Ещё стоит отметить, что в четвёртом колене Пушкин был эфиопом, и так как у нас и в Европе, самое неверное представление об этой древней национальности следует привести слова Псалтыри, где речь идёт об этой великой когда-то стране:
    «Приидут молитвенницы от Египта, Эфиопия предварит руку свою к Богу»(Пс.67, ст.32).
   «Пред Богом припадут эфиопляне, и врази его персть полижут»(Пс.71, ст.9).
   «Помяну Египет и Вавилон ведущим Меня: и Тир и люди эфиопстии, сии быша тамо»(Пс.87, ст.4).
Нам, северным русским людям, нужно гордиться, что Бог, оживил нашу благородную, но прохладную, кровь огненным вливанием благородной южной крови эфиопской для того, чтобы выразить в полноте нашу праведную тёплую русскую душу.
Не токмо Глас Пушкина и Глас Шевченко, но и вообще Глас славян пока есть Глас, вопиющего в пустыне. Нас не слышат потому, что не хотят слышать правду, потому, что славян никому из «просвещённых» библейскими знаниями и «нравственностью» народов новой и новейшей истории не удобно слышать.
Потому нас не слышат, что нечем им нас услышать, попросту в алфавитах их языков нет букв, соответствующих Роду, чистоте сердца и молитвенной устремлённости к Небу. На Западе утеряна народность, точнее она отнята у социальных людей цивилизацией до конца, отнята от людей, совершенно сознательно забывших своё естество, свою человеческую утробу, родовое и природное единство: «Уходит с Запада Душа, Ей нечего там делать!» ( Б.Л.Пастернак).
                Но Россия, «Росс, Больной расслабленный Колосс», просыпается. Спящий встаёт. Доброта и Правда Слова Небесного стучатся в сердце человечества!
                «Из переполненной господним гневом чаши
                Кровь льётся через край, и Запад тонет в ней.

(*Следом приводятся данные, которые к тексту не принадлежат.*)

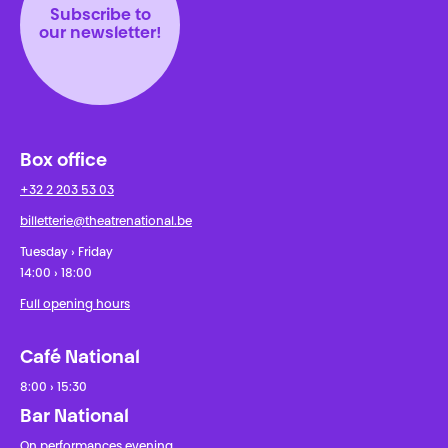
Subscribe to
our newsletter!
Box office
+32 2 203 53 03
billetterie@theatrenational.be
Tuesday › Friday
14:00 › 18:00
Full opening hours
Café National
8:00 › 15:30
Bar National
On performances evening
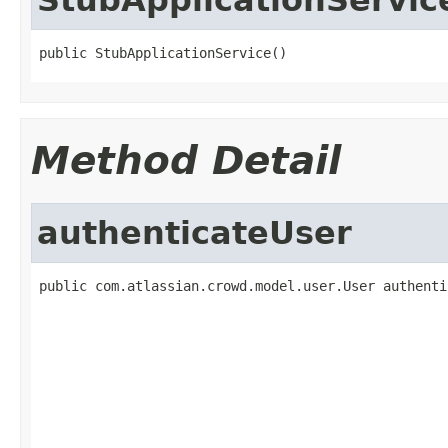
public StubApplicationService()
Method Detail
authenticateUser
public com.atlassian.crowd.model.user.User authenti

                Кровь хлынет и на вас, друзья и братья
                наши! –
                Славянский мир, сомкнись тесней…
 
                «Единство, - возвестил оракул наших дней, -
                Быть может спаяно железом лишь и
                кровью…»
                Но мы попробуем спаять его любовью, -
                А там увидим, что прочней» (Ф.И.Тютчев).